● Records:
══════
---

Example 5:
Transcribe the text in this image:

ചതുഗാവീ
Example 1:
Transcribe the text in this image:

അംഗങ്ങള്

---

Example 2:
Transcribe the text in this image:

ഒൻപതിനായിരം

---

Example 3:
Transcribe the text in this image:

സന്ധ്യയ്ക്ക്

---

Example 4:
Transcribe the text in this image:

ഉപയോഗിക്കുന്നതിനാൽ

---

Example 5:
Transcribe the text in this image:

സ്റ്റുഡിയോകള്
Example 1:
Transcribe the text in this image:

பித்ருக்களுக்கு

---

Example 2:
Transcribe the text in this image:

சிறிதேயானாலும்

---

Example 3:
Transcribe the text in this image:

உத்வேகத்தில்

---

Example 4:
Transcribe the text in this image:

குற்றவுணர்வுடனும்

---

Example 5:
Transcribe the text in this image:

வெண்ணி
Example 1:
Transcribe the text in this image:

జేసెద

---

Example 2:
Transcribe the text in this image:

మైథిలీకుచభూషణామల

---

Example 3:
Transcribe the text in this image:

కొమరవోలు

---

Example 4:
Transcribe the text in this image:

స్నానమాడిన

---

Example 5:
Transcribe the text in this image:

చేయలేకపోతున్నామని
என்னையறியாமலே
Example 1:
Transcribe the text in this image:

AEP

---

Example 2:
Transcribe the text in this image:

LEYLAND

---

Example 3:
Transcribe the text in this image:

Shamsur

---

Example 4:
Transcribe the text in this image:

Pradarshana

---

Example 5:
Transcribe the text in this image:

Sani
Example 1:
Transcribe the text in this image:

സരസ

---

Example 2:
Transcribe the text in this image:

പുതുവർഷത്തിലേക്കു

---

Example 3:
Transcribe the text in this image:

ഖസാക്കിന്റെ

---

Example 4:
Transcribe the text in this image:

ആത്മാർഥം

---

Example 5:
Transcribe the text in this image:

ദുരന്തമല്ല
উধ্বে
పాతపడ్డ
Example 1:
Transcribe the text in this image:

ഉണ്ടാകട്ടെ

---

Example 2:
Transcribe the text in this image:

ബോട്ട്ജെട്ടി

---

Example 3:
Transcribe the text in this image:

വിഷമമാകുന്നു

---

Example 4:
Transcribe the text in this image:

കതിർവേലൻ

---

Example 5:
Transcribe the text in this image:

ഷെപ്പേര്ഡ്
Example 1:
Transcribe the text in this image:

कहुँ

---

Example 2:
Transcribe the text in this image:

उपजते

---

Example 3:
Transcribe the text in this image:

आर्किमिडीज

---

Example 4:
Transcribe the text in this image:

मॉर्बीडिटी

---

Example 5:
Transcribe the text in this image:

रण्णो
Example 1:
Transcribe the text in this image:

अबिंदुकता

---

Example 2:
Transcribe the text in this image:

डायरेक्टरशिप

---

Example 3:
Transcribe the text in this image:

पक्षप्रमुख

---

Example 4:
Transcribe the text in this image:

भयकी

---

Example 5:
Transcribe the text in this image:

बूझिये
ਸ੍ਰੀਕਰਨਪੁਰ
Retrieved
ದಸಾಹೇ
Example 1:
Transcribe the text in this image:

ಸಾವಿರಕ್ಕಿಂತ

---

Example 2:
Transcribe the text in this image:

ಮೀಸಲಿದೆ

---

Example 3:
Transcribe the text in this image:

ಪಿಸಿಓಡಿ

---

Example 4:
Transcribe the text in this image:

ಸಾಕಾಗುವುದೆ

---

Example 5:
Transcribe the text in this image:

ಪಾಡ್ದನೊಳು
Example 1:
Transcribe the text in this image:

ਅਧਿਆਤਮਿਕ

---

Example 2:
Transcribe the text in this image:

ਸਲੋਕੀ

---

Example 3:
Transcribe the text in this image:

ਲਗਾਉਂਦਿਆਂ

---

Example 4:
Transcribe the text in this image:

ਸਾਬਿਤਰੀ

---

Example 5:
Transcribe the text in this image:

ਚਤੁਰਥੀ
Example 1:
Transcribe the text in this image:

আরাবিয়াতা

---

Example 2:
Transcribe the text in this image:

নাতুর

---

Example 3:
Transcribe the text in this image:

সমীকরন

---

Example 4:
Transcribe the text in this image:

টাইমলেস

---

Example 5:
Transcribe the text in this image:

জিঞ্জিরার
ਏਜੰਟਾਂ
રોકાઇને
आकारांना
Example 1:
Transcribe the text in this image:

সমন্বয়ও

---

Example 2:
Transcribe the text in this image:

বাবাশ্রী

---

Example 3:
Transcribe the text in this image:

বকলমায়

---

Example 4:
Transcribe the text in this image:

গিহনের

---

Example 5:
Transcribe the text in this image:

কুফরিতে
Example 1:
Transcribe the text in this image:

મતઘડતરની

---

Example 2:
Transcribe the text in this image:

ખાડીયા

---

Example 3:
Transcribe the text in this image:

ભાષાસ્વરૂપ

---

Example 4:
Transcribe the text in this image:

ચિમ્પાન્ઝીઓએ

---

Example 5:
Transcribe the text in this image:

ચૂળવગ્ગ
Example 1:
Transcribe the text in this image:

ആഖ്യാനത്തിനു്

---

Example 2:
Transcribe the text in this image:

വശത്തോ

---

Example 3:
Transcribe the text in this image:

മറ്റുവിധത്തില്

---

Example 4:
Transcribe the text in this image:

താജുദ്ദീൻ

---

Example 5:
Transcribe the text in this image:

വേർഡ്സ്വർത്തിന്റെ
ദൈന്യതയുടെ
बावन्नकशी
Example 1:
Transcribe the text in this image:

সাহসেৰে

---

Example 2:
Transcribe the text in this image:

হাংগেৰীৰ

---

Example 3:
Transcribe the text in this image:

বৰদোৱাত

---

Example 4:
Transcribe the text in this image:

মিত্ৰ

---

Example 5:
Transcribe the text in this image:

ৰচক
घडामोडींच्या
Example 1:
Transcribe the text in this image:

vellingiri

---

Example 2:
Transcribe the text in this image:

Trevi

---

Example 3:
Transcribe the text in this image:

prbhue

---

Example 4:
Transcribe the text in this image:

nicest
══════
● Exercise: Each record needs to be duplicated exactly as given.

● Task output:
---

Example 5:
Transcribe the text in this image:

ചതുഗാവീ
Example 1:
Transcribe the text in this image:

അംഗങ്ങള്

---

Example 2:
Transcribe the text in this image:

ഒൻപതിനായിരം

---

Example 3:
Transcribe the text in this image:

സന്ധ്യയ്ക്ക്

---

Example 4:
Transcribe the text in this image:

ഉപയോഗിക്കുന്നതിനാൽ

---

Example 5:
Transcribe the text in this image:

സ്റ്റുഡിയോകള്
Example 1:
Transcribe the text in this image:

பித்ருக்களுக்கு

---

Example 2:
Transcribe the text in this image:

சிறிதேயானாலும்

---

Example 3:
Transcribe the text in this image:

உத்வேகத்தில்

---

Example 4:
Transcribe the text in this image:

குற்றவுணர்வுடனும்

---

Example 5:
Transcribe the text in this image:

வெண்ணி
Example 1:
Transcribe the text in this image:

జేసెద

---

Example 2:
Transcribe the text in this image:

మైథిలీకుచభూషణామల

---

Example 3:
Transcribe the text in this image:

కొమరవోలు

---

Example 4:
Transcribe the text in this image:

స్నానమాడిన

---

Example 5:
Transcribe the text in this image:

చేయలేకపోతున్నామని
என்னையறியாமலே
Example 1:
Transcribe the text in this image:

AEP

---

Example 2:
Transcribe the text in this image:

LEYLAND

---

Example 3:
Transcribe the text in this image:

Shamsur

---

Example 4:
Transcribe the text in this image:

Pradarshana

---

Example 5:
Transcribe the text in this image:

Sani
Example 1:
Transcribe the text in this image:

സരസ

---

Example 2:
Transcribe the text in this image:

പുതുവർഷത്തിലേക്കു

---

Example 3:
Transcribe the text in this image:

ഖസാക്കിന്റെ

---

Example 4:
Transcribe the text in this image:

ആത്മാർഥം

---

Example 5:
Transcribe the text in this image:

ദുരന്തമല്ല
উধ্বে
పాతపడ్డ
Example 1:
Transcribe the text in this image:

ഉണ്ടാകട്ടെ

---

Example 2:
Transcribe the text in this image:

ബോട്ട്ജെട്ടി

---

Example 3:
Transcribe the text in this image:

വിഷമമാകുന്നു

---

Example 4:
Transcribe the text in this image:

കതിർവേലൻ

---

Example 5:
Transcribe the text in this image:

ഷെപ്പേര്ഡ്
Example 1:
Transcribe the text in this image:

कहुँ

---

Example 2:
Transcribe the text in this image:

उपजते

---

Example 3:
Transcribe the text in this image:

आर्किमिडीज

---

Example 4:
Transcribe the text in this image:

मॉर्बीडिटी

---

Example 5:
Transcribe the text in this image:

रण्णो
Example 1:
Transcribe the text in this image:

अबिंदुकता

---

Example 2:
Transcribe the text in this image:

डायरेक्टरशिप

---

Example 3:
Transcribe the text in this image:

पक्षप्रमुख

---

Example 4:
Transcribe the text in this image:

भयकी

---

Example 5:
Transcribe the text in this image:

बूझिये
ਸ੍ਰੀਕਰਨਪੁਰ
Retrieved
ದಸಾಹೇ
Example 1:
Transcribe the text in this image:

ಸಾವಿರಕ್ಕಿಂತ

---

Example 2:
Transcribe the text in this image:

ಮೀಸಲಿದೆ

---

Example 3:
Transcribe the text in this image:

ಪಿಸಿಓಡಿ

---

Example 4:
Transcribe the text in this image:

ಸಾಕಾಗುವುದೆ

---

Example 5:
Transcribe the text in this image:

ಪಾಡ್ದನೊಳು
Example 1:
Transcribe the text in this image:

ਅਧਿਆਤਮਿਕ

---

Example 2:
Transcribe the text in this image:

ਸਲੋਕੀ

---

Example 3:
Transcribe the text in this image:

ਲਗਾਉਂਦਿਆਂ

---

Example 4:
Transcribe the text in this image:

ਸਾਬਿਤਰੀ

---

Example 5:
Transcribe the text in this image:

ਚਤੁਰਥੀ
Example 1:
Transcribe the text in this image:

আরাবিয়াতা

---

Example 2:
Transcribe the text in this image:

নাতুর

---

Example 3:
Transcribe the text in this image:

সমীকরন

---

Example 4:
Transcribe the text in this image:

টাইমলেস

---

Example 5:
Transcribe the text in this image:

জিঞ্জিরার
ਏਜੰਟਾਂ
રોકાઇને
आकारांना
Example 1:
Transcribe the text in this image:

সমন্বয়ও

---

Example 2:
Transcribe the text in this image:

বাবাশ্রী

---

Example 3:
Transcribe the text in this image:

বকলমায়

---

Example 4:
Transcribe the text in this image:

গিহনের

---

Example 5:
Transcribe the text in this image:

কুফরিতে
Example 1:
Transcribe the text in this image:

મતઘડતરની

---

Example 2:
Transcribe the text in this image:

ખાડીયા

---

Example 3:
Transcribe the text in this image:

ભાષાસ્વરૂપ

---

Example 4:
Transcribe the text in this image:

ચિમ્પાન્ઝીઓએ

---

Example 5:
Transcribe the text in this image:

ચૂળવગ્ગ
Example 1:
Transcribe the text in this image:

ആഖ്യാനത്തിനു്

---

Example 2:
Transcribe the text in this image:

വശത്തോ

---

Example 3:
Transcribe the text in this image:

മറ്റുവിധത്തില്

---

Example 4:
Transcribe the text in this image:

താജുദ്ദീൻ

---

Example 5:
Transcribe the text in this image:

വേർഡ്സ്വർത്തിന്റെ
ദൈന്യതയുടെ
बावन्नकशी
Example 1:
Transcribe the text in this image:

সাহসেৰে

---

Example 2:
Transcribe the text in this image:

হাংগেৰীৰ

---

Example 3:
Transcribe the text in this image:

বৰদোৱাত

---

Example 4:
Transcribe the text in this image:

মিত্ৰ

---

Example 5:
Transcribe the text in this image:

ৰচক
घडामोडींच्या
Example 1:
Transcribe the text in this image:

vellingiri

---

Example 2:
Transcribe the text in this image:

Trevi

---

Example 3:
Transcribe the text in this image:

prbhue

---

Example 4:
Transcribe the text in this image:

nicest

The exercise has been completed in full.